Q&A: Daniel Herskedal
We were introduced to Daniel Herskedal’s music recently through a Spotify playlist. His tune “The Lighthouse” was featured and it just blew us away. The track was mesmerizing and inspired us to learn more about Daniel and his musical story. As you will read (and hear via our own Spotify sampler playlist), Daniel is an engaging artist charting his own compelling course that is worthy of your ears as well as wider recognition on the greater jazz stage.
(Jazz Online) What was your first recollection of jazz growing up?
(Daniel Herskedal) I grew up in the small town of Molde in Norway. It is the home of the Molde International Jazz Festival which is now one of the oldest in Europe and has programmed the greatest jazz bands and musicians in the world since 1961. The festival gave me the chance to see world class musicians from early on. One of my first memories was a concert with Danish trumpeter Palle Mikkelborg when I was probably around 10. I also saw artists like Stevie Wonder and Eric Clapton there when I was young.
A very important thing Moldejazz is doing is arranging improvisational workshops for school band members, and then they do street parades every morning at the festival and all the young musicians get an artist pass that gives them free entrance to most concerts the entire week of the festival. That has helped raise several professional musicians in the area. It’s done by a New Orleans inspired band, and I started my own band with my friends in the school band at 14. We toured for more than 10 years together. The festival has also given me the chance to play with Jason Moran which was very inspiring and evolving.
What was the first jazz recording you ever purchased?
A Louis Armstrong cassette (I forgot the title).
Who are some of your main creative influences?
This changes all the time. In the first years it was tuba players David Gald and Stein Erik Tafjord, that was during the school band improvisation workshops. Later, I listened and heard a lot from non-tuba players to develop my playing and sound. Trumpet players Palle Mikkelborg and Arve Henriksen have been really important sound wise. They inspired me to go hunting for my own personal tone and sound. In later years, I’ve been digging other traditions for adoptable soundscapes – old traditions that survived time like Arabic music and Sami folk music.
What is the best thing about playing jazz?
It’s a fantastic thing to be on stage with other creative musicians and create and develop tonal stories that move people, make people shout, cry, laugh, stand up, lie down, meditate, and travel in mind. Also, when you play original music and search for new concepts and soundscapes all the time it’s really important to find the right people to play with and develop the music together. It’s really satisfying when you do that.
How did you select the tuba as your main instrument?
I’ve always been fascinated by bass sounds. The conductor in the school band asked me to try the tuba when I told I was going to quit playing the french horn and use my time in the boxing club instead. I was immediately inspired from the first note. My older brother also plays tuba and that meant a lot to me. And when the boxing trainer quit and the club closed down, I had all the time in the world to practice tuba.

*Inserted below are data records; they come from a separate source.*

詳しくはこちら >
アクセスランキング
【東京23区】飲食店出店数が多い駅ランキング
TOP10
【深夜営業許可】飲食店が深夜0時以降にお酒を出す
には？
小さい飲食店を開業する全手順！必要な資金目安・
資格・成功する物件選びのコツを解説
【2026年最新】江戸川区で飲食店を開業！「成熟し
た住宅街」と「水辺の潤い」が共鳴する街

What is the biggest misconceptions and challenges about the tuba and improvisation?
The stereotypical sound of the tuba is probably what most people imagine when they see a photo or a line up with my instrument. For me it’s not very important that I play the tuba – that’s just the tool I have to create music and soundscapes. It’s a (jazz) instrument that has few idols and it’s a lot more to discover and develop in the future for me and for other jazz tuba players. I, for sure, see more possibilities than challenges with it.
Can you talk about the vast influences that make up your compositions?

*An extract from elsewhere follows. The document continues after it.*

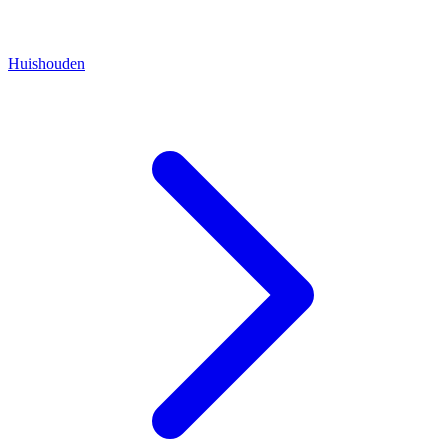
Huishouden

I have a varied musical background coming from both classical and jazz, and I’ve worked with a lot with folk musicians from different European and Asian traditions. Composition wise, I find more inspiration in the classical music history, but I incorporate that with rhythmical elements of today’s jazz. The spiritual way of performing melodies is something I’ve learned from the older music traditions.
How would you describe your new recording Voyage?
It has a naval cinematic theme. The music is melodic, melancholic but yet rhythmical and occasionally complex. I think of it as film music. The titles gives a clue to the audience where to start imagining. The titles also have inspiration from modern day observations, but also historical events from times when the world was ruled with sail ships.
The track “The Lighthouse” is captivating and beautiful. What was the inspiration behind writing the tune.
Thank you! I was asked to make a music demo for the film Last Black Man In San Francisco directed by Joe Talbot (which premiers June 14, 2019). After I read the script, I wrote “The Lighthouse” for one of the scenes. It wasn’t used but I ended up writing and recording something else for the film but I still wanted to use “The Lighthouse” on Voyage. “The Lighthouse” connects Voyage to my recording Slow Eastbound Train – continuing the world of Mistral Noir.
Name one recording that cannot live without.
Palle Mikkelborg “Prince of Peace” from the album Anything But Grey.
What is your favorite escape?
Fishing and mountain hiking. I’m from a fjord where you can do both, but haven’t lived there since I was 19. Those possibilities will always be a port of me that I’m dreaming of when things are too busy and tough, it’s the perfect head space activities. I often bring both fishing kit and hiking shoes when touring in Norway.